Records: Begin
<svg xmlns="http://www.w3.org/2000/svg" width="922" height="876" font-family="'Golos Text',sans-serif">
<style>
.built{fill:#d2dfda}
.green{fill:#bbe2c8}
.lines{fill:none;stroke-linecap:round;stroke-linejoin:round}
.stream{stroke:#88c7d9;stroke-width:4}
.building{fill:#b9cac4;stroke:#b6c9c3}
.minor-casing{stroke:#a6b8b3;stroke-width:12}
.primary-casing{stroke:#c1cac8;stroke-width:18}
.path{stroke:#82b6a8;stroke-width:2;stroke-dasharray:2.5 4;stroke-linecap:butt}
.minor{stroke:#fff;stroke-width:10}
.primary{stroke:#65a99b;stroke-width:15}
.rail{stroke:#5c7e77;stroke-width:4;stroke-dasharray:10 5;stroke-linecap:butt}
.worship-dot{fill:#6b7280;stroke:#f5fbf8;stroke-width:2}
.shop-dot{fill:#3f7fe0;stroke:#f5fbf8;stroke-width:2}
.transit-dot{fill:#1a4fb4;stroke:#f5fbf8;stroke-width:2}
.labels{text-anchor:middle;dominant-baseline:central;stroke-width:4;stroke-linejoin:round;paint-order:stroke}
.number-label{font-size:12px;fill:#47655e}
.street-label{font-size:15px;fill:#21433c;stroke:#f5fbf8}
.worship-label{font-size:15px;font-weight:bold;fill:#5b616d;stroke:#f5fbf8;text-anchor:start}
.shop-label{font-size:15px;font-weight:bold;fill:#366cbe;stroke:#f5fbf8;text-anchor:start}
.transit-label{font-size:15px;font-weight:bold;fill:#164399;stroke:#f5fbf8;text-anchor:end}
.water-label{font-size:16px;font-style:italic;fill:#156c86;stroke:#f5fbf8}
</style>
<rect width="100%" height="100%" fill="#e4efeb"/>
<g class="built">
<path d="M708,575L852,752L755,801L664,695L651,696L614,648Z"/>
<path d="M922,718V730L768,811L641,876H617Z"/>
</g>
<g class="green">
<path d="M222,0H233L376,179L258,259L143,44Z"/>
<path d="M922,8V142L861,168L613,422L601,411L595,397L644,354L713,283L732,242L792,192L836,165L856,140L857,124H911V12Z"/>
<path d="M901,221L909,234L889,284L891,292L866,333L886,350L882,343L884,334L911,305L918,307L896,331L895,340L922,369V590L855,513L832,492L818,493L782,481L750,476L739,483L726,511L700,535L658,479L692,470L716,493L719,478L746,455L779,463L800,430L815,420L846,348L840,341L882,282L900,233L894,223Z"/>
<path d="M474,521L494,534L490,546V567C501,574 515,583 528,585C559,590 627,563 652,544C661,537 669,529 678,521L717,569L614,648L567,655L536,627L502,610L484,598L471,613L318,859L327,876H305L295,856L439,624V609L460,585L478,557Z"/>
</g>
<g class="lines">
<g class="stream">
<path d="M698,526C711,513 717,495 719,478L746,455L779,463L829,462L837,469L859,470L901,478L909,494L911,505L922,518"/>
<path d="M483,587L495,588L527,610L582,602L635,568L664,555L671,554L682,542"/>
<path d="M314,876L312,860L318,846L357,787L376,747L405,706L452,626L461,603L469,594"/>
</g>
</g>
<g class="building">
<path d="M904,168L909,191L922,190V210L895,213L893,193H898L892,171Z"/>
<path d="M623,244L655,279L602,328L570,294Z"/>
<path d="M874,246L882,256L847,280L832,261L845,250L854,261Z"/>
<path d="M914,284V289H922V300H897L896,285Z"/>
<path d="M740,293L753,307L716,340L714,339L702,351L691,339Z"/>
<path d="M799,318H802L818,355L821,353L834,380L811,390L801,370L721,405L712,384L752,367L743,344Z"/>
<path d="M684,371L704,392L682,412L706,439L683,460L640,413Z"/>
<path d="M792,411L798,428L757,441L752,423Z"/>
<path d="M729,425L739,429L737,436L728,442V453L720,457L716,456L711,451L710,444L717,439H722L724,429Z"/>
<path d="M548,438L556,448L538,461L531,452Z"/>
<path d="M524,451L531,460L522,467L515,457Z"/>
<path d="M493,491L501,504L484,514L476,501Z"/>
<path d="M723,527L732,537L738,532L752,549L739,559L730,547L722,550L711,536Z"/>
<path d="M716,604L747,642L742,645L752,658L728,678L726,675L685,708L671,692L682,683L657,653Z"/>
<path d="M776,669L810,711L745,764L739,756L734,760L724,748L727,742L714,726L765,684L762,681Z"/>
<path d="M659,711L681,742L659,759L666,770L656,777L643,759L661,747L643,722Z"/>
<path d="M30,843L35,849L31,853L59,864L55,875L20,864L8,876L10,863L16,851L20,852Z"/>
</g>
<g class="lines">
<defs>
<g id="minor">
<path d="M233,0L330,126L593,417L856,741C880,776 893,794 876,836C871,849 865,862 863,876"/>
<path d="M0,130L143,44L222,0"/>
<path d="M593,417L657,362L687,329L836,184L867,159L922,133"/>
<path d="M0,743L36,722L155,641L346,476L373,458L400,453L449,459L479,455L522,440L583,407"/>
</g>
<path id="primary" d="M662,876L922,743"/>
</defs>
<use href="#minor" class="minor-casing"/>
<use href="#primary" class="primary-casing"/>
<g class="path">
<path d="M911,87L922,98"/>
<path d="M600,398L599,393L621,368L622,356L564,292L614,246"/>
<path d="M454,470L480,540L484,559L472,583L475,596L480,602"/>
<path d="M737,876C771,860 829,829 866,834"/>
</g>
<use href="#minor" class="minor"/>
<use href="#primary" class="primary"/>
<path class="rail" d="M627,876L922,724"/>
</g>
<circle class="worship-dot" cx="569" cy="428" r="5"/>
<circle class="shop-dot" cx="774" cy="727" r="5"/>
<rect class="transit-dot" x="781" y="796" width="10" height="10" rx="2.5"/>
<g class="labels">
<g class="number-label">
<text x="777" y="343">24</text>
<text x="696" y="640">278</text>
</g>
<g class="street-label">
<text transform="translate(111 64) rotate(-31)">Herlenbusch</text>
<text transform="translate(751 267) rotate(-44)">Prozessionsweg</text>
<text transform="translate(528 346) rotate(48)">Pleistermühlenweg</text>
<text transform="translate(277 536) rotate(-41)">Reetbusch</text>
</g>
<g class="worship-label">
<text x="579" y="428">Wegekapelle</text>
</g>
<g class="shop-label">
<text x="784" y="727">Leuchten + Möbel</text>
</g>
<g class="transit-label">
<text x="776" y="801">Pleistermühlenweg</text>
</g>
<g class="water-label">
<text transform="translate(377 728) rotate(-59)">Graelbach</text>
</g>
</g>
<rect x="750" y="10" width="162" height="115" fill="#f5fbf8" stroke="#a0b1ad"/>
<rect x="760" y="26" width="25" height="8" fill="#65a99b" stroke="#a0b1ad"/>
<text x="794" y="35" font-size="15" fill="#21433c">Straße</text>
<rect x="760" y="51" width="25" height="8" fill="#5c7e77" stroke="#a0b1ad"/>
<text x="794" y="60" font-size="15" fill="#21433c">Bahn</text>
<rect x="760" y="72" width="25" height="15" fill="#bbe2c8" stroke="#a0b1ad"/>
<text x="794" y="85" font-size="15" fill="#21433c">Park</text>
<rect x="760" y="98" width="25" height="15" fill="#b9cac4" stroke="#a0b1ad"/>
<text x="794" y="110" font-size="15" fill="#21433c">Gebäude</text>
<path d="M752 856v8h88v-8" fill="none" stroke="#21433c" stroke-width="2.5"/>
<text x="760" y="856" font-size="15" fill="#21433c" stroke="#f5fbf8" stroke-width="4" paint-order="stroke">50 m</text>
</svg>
Records: End
Task objective –
Could you transcribe the whole listing exactly?

Task solution –
<svg xmlns="http://www.w3.org/2000/svg" width="922" height="876" font-family="'Golos Text',sans-serif">
<style>
.built{fill:#d2dfda}
.green{fill:#bbe2c8}
.lines{fill:none;stroke-linecap:round;stroke-linejoin:round}
.stream{stroke:#88c7d9;stroke-width:4}
.building{fill:#b9cac4;stroke:#b6c9c3}
.minor-casing{stroke:#a6b8b3;stroke-width:12}
.primary-casing{stroke:#c1cac8;stroke-width:18}
.path{stroke:#82b6a8;stroke-width:2;stroke-dasharray:2.5 4;stroke-linecap:butt}
.minor{stroke:#fff;stroke-width:10}
.primary{stroke:#65a99b;stroke-width:15}
.rail{stroke:#5c7e77;stroke-width:4;stroke-dasharray:10 5;stroke-linecap:butt}
.worship-dot{fill:#6b7280;stroke:#f5fbf8;stroke-width:2}
.shop-dot{fill:#3f7fe0;stroke:#f5fbf8;stroke-width:2}
.transit-dot{fill:#1a4fb4;stroke:#f5fbf8;stroke-width:2}
.labels{text-anchor:middle;dominant-baseline:central;stroke-width:4;stroke-linejoin:round;paint-order:stroke}
.number-label{font-size:12px;fill:#47655e}
.street-label{font-size:15px;fill:#21433c;stroke:#f5fbf8}
.worship-label{font-size:15px;font-weight:bold;fill:#5b616d;stroke:#f5fbf8;text-anchor:start}
.shop-label{font-size:15px;font-weight:bold;fill:#366cbe;stroke:#f5fbf8;text-anchor:start}
.transit-label{font-size:15px;font-weight:bold;fill:#164399;stroke:#f5fbf8;text-anchor:end}
.water-label{font-size:16px;font-style:italic;fill:#156c86;stroke:#f5fbf8}
</style>
<rect width="100%" height="100%" fill="#e4efeb"/>
<g class="built">
<path d="M708,575L852,752L755,801L664,695L651,696L614,648Z"/>
<path d="M922,718V730L768,811L641,876H617Z"/>
</g>
<g class="green">
<path d="M222,0H233L376,179L258,259L143,44Z"/>
<path d="M922,8V142L861,168L613,422L601,411L595,397L644,354L713,283L732,242L792,192L836,165L856,140L857,124H911V12Z"/>
<path d="M901,221L909,234L889,284L891,292L866,333L886,350L882,343L884,334L911,305L918,307L896,331L895,340L922,369V590L855,513L832,492L818,493L782,481L750,476L739,483L726,511L700,535L658,479L692,470L716,493L719,478L746,455L779,463L800,430L815,420L846,348L840,341L882,282L900,233L894,223Z"/>
<path d="M474,521L494,534L490,546V567C501,574 515,583 528,585C559,590 627,563 652,544C661,537 669,529 678,521L717,569L614,648L567,655L536,627L502,610L484,598L471,613L318,859L327,876H305L295,856L439,624V609L460,585L478,557Z"/>
</g>
<g class="lines">
<g class="stream">
<path d="M698,526C711,513 717,495 719,478L746,455L779,463L829,462L837,469L859,470L901,478L909,494L911,505L922,518"/>
<path d="M483,587L495,588L527,610L582,602L635,568L664,555L671,554L682,542"/>
<path d="M314,876L312,860L318,846L357,787L376,747L405,706L452,626L461,603L469,594"/>
</g>
</g>
<g class="building">
<path d="M904,168L909,191L922,190V210L895,213L893,193H898L892,171Z"/>
<path d="M623,244L655,279L602,328L570,294Z"/>
<path d="M874,246L882,256L847,280L832,261L845,250L854,261Z"/>
<path d="M914,284V289H922V300H897L896,285Z"/>
<path d="M740,293L753,307L716,340L714,339L702,351L691,339Z"/>
<path d="M799,318H802L818,355L821,353L834,380L811,390L801,370L721,405L712,384L752,367L743,344Z"/>
<path d="M684,371L704,392L682,412L706,439L683,460L640,413Z"/>
<path d="M792,411L798,428L757,441L752,423Z"/>
<path d="M729,425L739,429L737,436L728,442V453L720,457L716,456L711,451L710,444L717,439H722L724,429Z"/>
<path d="M548,438L556,448L538,461L531,452Z"/>
<path d="M524,451L531,460L522,467L515,457Z"/>
<path d="M493,491L501,504L484,514L476,501Z"/>
<path d="M723,527L732,537L738,532L752,549L739,559L730,547L722,550L711,536Z"/>
<path d="M716,604L747,642L742,645L752,658L728,678L726,675L685,708L671,692L682,683L657,653Z"/>
<path d="M776,669L810,711L745,764L739,756L734,760L724,748L727,742L714,726L765,684L762,681Z"/>
<path d="M659,711L681,742L659,759L666,770L656,777L643,759L661,747L643,722Z"/>
<path d="M30,843L35,849L31,853L59,864L55,875L20,864L8,876L10,863L16,851L20,852Z"/>
</g>
<g class="lines">
<defs>
<g id="minor">
<path d="M233,0L330,126L593,417L856,741C880,776 893,794 876,836C871,849 865,862 863,876"/>
<path d="M0,130L143,44L222,0"/>
<path d="M593,417L657,362L687,329L836,184L867,159L922,133"/>
<path d="M0,743L36,722L155,641L346,476L373,458L400,453L449,459L479,455L522,440L583,407"/>
</g>
<path id="primary" d="M662,876L922,743"/>
</defs>
<use href="#minor" class="minor-casing"/>
<use href="#primary" class="primary-casing"/>
<g class="path">
<path d="M911,87L922,98"/>
<path d="M600,398L599,393L621,368L622,356L564,292L614,246"/>
<path d="M454,470L480,540L484,559L472,583L475,596L480,602"/>
<path d="M737,876C771,860 829,829 866,834"/>
</g>
<use href="#minor" class="minor"/>
<use href="#primary" class="primary"/>
<path class="rail" d="M627,876L922,724"/>
</g>
<circle class="worship-dot" cx="569" cy="428" r="5"/>
<circle class="shop-dot" cx="774" cy="727" r="5"/>
<rect class="transit-dot" x="781" y="796" width="10" height="10" rx="2.5"/>
<g class="labels">
<g class="number-label">
<text x="777" y="343">24</text>
<text x="696" y="640">278</text>
</g>
<g class="street-label">
<text transform="translate(111 64) rotate(-31)">Herlenbusch</text>
<text transform="translate(751 267) rotate(-44)">Prozessionsweg</text>
<text transform="translate(528 346) rotate(48)">Pleistermühlenweg</text>
<text transform="translate(277 536) rotate(-41)">Reetbusch</text>
</g>
<g class="worship-label">
<text x="579" y="428">Wegekapelle</text>
</g>
<g class="shop-label">
<text x="784" y="727">Leuchten + Möbel</text>
</g>
<g class="transit-label">
<text x="776" y="801">Pleistermühlenweg</text>
</g>
<g class="water-label">
<text transform="translate(377 728) rotate(-59)">Graelbach</text>
</g>
</g>
<rect x="750" y="10" width="162" height="115" fill="#f5fbf8" stroke="#a0b1ad"/>
<rect x="760" y="26" width="25" height="8" fill="#65a99b" stroke="#a0b1ad"/>
<text x="794" y="35" font-size="15" fill="#21433c">Straße</text>
<rect x="760" y="51" width="25" height="8" fill="#5c7e77" stroke="#a0b1ad"/>
<text x="794" y="60" font-size="15" fill="#21433c">Bahn</text>
<rect x="760" y="72" width="25" height="15" fill="#bbe2c8" stroke="#a0b1ad"/>
<text x="794" y="85" font-size="15" fill="#21433c">Park</text>
<rect x="760" y="98" width="25" height="15" fill="#b9cac4" stroke="#a0b1ad"/>
<text x="794" y="110" font-size="15" fill="#21433c">Gebäude</text>
<path d="M752 856v8h88v-8" fill="none" stroke="#21433c" stroke-width="2.5"/>
<text x="760" y="856" font-size="15" fill="#21433c" stroke="#f5fbf8" stroke-width="4" paint-order="stroke">50 m</text>
</svg>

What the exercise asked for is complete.